It looked to me as if it had been built about the 1870s or so. But there was no nameboard outside, so somewhat intrigued I started enquiries. Dozens of emails and phonecalls later, it seems that the church is known simply as Pakiri Church...and by all accounts it's always been called that.
But I found no details about Pakiri Church on-line - not in museum lists, church records, libraries... yet there it sits, staring out across an uninspiring farm landscape, seemingly neglected. Well, this was like a red rag to a bull - I really wanted to know something about this old gal...!
Eventually I was given a link to the Daily Southern Cross newspaper (ancestor of NZ Herald) of 26 June 1862, reporting construction of a church in the area, due to open about September. That must be it: 1862 seemed to fit with my lay estimation of its age. Ahhh no, that one was further north towards Te Hana. Then soon after, I was told the land where the church sits was gifted to the Methodist Wesleyans in 1925, with a church built and opened in 1926! There was an earlier congregation in the district (also Methodist), but they had no building.

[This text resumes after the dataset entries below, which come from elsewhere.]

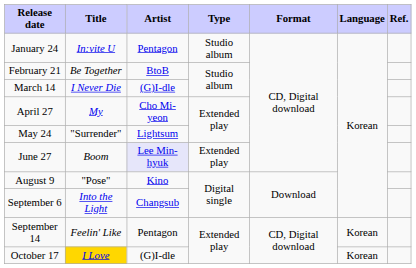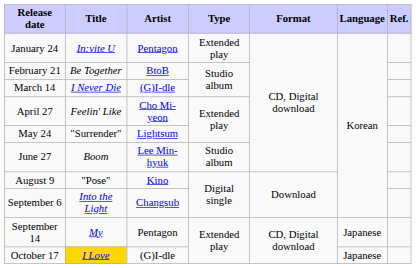January 24 | Type: Studio album -> Extended play
April 27 | Title: My -> Feelin' Like
June 27 | Artist: lavender background -> no background
June 27 | Type: Extended play -> Studio album
September 14 | Title: Feelin' Like -> My
September 14 | Language: Korean -> Japanese
October 17 | Language: Korean -> Japanese
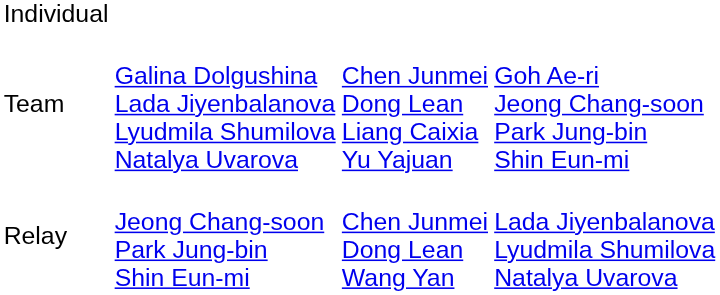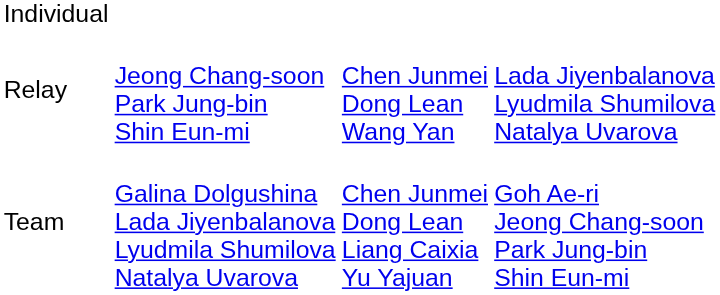rows swapped: Team <-> Relay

The Methodists eventually handed it over to a local non-denominational church committee, who hold an Easter service and a Christmas carol service annually, and the occasional wedding and funeral.
The church was locally built of rimu from nearby hills. A resident told me his ancestors had milled the wood, and speculated that the timber was probably not treated. That, combined with the salty coastal air, may have contributed to its current state of deterioration. Inside however it's in better shape, with some solid kauri panelling.
|Pakiri Church interior by feijoacrumble/flickr|
It's a labour of love, and not cheap. But if they can return the little Pakiri Church to the state of some of our other beautifully restored country churches, it will have all been worth it - whatever its age really is!